━━ INFORMATION GIVEN ━━
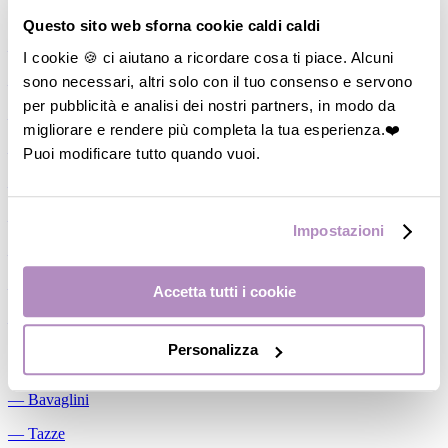
Allattamento
Questo sito web sforna cookie caldi caldi
―
Cuscini allattamento
I cookie 🍪 ci aiutano a ricordare cosa ti piace. Alcuni
sono necessari, altri solo con il tuo consenso e servono
―
Biberon
per pubblicità e analisi dei nostri partners, in modo da
―
Tettarelle
migliorare e rendere più completa la tua esperienza.❤️
―
Succhietti
Puoi modificare tutto quando vuoi.
―
Portasucchietti/Clip/Catenelle
―
Tiralatte Manuali
Impostazioni
―
Dosalatte
―
Conservalatte Materno
Accetta tutti i cookie
―
Massaggiagengive
Personalizza
Pappa
―
Bavaglini
―
Tazze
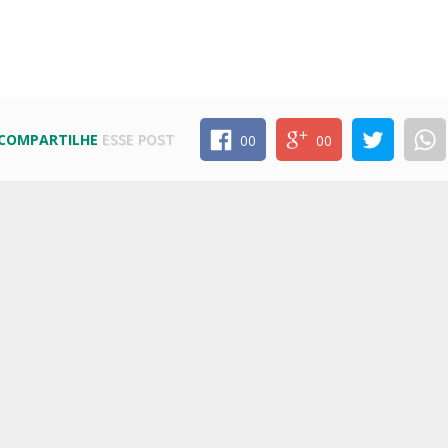
COMPARTILHE
ESSE POST
00
00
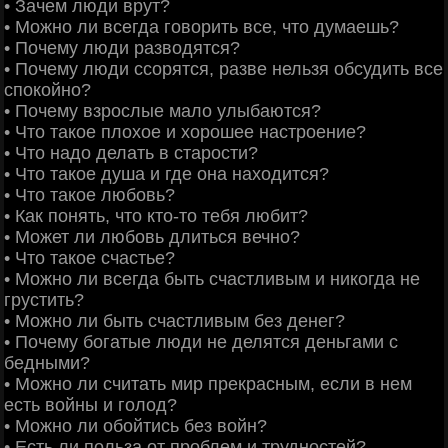
• Зачем люди врут?
• Можно ли всегда говорить все, что думаешь?
• Почему люди разводятся?
• Почему люди ссорятся, разве нельзя обсудить все
спокойно?
• Почему взрослые мало улыбаются?
• Что такое плохое и хорошее настроение?
• Что надо делать в старости?
• Что такое душа и где она находится?
• Что такое любовь?
• Как понять, что кто-то тебя любит?
• Может ли любовь длиться вечно?
• Что такое счастье?
• Можно ли всегда быть счастливым и никогда не
грустить?
• Можно ли быть счастливым без денег?
• Почему богатые люди не делятся деньгами с
бедными?
• Можно ли считать мир прекрасным, если в нем
есть войны и голод?
• Можно ли обойтись без войн?
• Есть ли польза от проблем и трудностей?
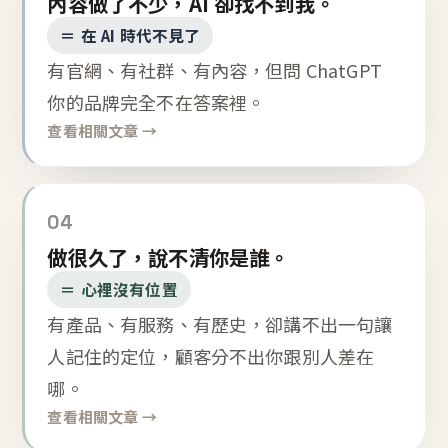
內容做了不少，AI 卻找不到我。
＝ 在 AI 時代不見了
有官網、有社群、有內容，但問 ChatGPT
你的品牌完全不在答案裡。
查看相關文章 →
04
做很久了，說不清你是誰。
＝ 心裡沒有位置
有產品、有服務、有歷史，卻講不出一句讓
人記住的定位，顧客分不出你跟別人差在
哪。
查看相關文章 →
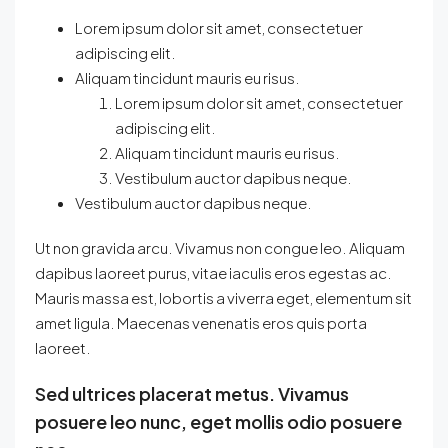
Lorem ipsum dolor sit amet, consectetuer
adipiscing elit.
Aliquam tincidunt mauris eu risus.
Lorem ipsum dolor sit amet, consectetuer
adipiscing elit.
Aliquam tincidunt mauris eu risus.
Vestibulum auctor dapibus neque.
Vestibulum auctor dapibus neque.
Ut non gravida arcu. Vivamus non congue leo. Aliquam
dapibus laoreet purus, vitae iaculis eros egestas ac.
Mauris massa est, lobortis a viverra eget, elementum sit
amet ligula. Maecenas venenatis eros quis porta
laoreet.
Sed ultrices placerat metus. Vivamus
posuere leo nunc, eget mollis odio posuere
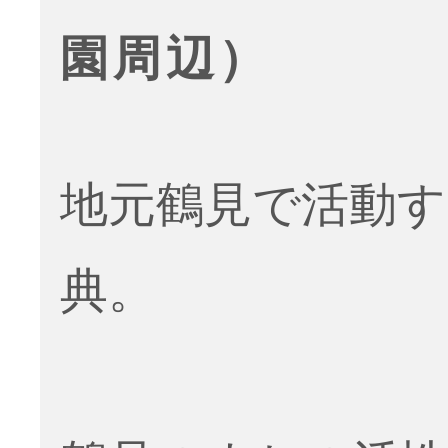
園周辺）
地元鶴見で活動す
典。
━━━
| TASK REQUIREMENTS |
Line by line, retype the records above exactly, minus the images.

| TASK RESPONSE |
Allattamento
Questo sito web sforna cookie caldi caldi
―
Cuscini allattamento
I cookie 🍪 ci aiutano a ricordare cosa ti piace. Alcuni
sono necessari, altri solo con il tuo consenso e servono
―
Biberon
per pubblicità e analisi dei nostri partners, in modo da
―
Tettarelle
migliorare e rendere più completa la tua esperienza.❤️
―
Succhietti
Puoi modificare tutto quando vuoi.
―
Portasucchietti/Clip/Catenelle
―
Tiralatte Manuali
Impostazioni
―
Dosalatte
―
Conservalatte Materno
Accetta tutti i cookie
―
Massaggiagengive
Personalizza
Pappa
―
Bavaglini
―
Tazze
COMPARTILHE
ESSE POST
00
00
• Зачем люди врут?
• Можно ли всегда говорить все, что думаешь?
• Почему люди разводятся?
• Почему люди ссорятся, разве нельзя обсудить все
спокойно?
• Почему взрослые мало улыбаются?
• Что такое плохое и хорошее настроение?
• Что надо делать в старости?
• Что такое душа и где она находится?
• Что такое любовь?
• Как понять, что кто-то тебя любит?
• Может ли любовь длиться вечно?
• Что такое счастье?
• Можно ли всегда быть счастливым и никогда не
грустить?
• Можно ли быть счастливым без денег?
• Почему богатые люди не делятся деньгами с
бедными?
• Можно ли считать мир прекрасным, если в нем
есть войны и голод?
• Можно ли обойтись без войн?
• Есть ли польза от проблем и трудностей?
內容做了不少，AI 卻找不到我。
＝ 在 AI 時代不見了
有官網、有社群、有內容，但問 ChatGPT
你的品牌完全不在答案裡。
查看相關文章 →
04
做很久了，說不清你是誰。
＝ 心裡沒有位置
有產品、有服務、有歷史，卻講不出一句讓
人記住的定位，顧客分不出你跟別人差在
哪。
查看相關文章 →
Lorem ipsum dolor sit amet, consectetuer
adipiscing elit.
Aliquam tincidunt mauris eu risus.
Lorem ipsum dolor sit amet, consectetuer
adipiscing elit.
Aliquam tincidunt mauris eu risus.
Vestibulum auctor dapibus neque.
Vestibulum auctor dapibus neque.
Ut non gravida arcu. Vivamus non congue leo. Aliquam
dapibus laoreet purus, vitae iaculis eros egestas ac.
Mauris massa est, lobortis a viverra eget, elementum sit
amet ligula. Maecenas venenatis eros quis porta
laoreet.
Sed ultrices placerat metus. Vivamus
posuere leo nunc, eget mollis odio posuere
園周辺）
地元鶴見で活動す
典。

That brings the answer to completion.